Stored data entries
*** Begin section ***

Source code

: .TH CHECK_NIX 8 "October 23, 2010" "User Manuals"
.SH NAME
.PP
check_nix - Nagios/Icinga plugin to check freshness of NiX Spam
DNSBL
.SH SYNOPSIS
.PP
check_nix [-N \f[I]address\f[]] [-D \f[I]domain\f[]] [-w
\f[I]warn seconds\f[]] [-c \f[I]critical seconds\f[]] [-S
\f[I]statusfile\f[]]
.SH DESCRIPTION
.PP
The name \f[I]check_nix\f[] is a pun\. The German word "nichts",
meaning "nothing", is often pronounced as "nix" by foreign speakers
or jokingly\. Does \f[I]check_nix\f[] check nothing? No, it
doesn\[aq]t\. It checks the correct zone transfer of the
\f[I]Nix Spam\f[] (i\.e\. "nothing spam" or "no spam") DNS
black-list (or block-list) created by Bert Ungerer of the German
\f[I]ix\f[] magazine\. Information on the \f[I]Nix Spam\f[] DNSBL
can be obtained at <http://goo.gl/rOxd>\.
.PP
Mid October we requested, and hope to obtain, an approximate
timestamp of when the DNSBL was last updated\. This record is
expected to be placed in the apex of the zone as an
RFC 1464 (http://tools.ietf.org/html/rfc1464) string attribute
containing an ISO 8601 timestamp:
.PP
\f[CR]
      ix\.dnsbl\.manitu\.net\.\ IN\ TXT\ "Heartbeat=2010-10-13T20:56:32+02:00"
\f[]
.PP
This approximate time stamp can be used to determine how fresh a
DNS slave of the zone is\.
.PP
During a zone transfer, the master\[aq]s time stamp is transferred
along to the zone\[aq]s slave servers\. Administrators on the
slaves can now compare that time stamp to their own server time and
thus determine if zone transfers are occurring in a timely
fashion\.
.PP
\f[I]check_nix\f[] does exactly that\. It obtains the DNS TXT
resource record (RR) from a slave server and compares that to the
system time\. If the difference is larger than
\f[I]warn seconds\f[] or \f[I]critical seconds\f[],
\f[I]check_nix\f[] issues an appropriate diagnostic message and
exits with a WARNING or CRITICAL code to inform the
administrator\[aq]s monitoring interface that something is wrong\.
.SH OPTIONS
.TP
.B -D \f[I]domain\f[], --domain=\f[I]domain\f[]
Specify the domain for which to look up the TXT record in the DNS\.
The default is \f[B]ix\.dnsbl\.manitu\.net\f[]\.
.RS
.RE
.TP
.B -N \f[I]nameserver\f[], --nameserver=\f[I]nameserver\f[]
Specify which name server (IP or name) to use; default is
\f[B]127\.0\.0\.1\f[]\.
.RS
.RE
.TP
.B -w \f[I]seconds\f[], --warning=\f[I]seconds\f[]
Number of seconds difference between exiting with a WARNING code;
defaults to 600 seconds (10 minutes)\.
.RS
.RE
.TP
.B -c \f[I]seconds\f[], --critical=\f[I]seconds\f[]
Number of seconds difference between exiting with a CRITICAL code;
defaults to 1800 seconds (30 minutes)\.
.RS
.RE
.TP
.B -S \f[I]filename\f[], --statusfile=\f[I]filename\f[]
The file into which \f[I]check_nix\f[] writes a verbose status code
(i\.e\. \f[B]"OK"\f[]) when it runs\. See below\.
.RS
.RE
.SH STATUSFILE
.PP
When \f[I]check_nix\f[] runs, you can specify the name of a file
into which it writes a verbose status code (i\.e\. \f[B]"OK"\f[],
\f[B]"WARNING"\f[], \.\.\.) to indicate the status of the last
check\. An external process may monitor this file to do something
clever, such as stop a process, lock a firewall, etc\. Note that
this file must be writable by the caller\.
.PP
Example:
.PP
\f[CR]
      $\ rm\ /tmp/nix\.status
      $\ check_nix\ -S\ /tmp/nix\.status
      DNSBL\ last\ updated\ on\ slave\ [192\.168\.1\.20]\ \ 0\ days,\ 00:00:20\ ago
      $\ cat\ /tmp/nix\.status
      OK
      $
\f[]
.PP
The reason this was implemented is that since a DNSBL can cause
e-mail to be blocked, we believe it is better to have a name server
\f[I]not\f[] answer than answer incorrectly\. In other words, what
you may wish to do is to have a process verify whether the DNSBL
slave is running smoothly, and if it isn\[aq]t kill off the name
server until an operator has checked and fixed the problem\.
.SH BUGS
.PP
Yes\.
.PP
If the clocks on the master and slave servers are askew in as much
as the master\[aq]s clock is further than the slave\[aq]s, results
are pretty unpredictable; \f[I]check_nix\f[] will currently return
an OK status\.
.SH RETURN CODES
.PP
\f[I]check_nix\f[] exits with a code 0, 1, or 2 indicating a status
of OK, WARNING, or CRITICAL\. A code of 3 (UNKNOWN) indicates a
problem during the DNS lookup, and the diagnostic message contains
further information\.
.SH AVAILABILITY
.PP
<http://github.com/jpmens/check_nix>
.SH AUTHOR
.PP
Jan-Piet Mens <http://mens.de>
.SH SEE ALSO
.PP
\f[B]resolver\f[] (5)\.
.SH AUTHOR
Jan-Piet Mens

*** End section ***
*** Begin section ***

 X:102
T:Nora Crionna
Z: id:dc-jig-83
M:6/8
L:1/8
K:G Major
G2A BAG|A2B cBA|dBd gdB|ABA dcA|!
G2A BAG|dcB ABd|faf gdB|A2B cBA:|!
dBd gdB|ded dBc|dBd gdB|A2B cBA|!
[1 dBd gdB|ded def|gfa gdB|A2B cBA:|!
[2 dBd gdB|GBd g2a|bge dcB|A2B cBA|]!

*** End section ***

### Exercise objective
Write out every line of the entries that holds the word "defaults".

### Result of this exercise
defaults to 600 seconds (10 minutes)\.
defaults to 1800 seconds (30 minutes)\.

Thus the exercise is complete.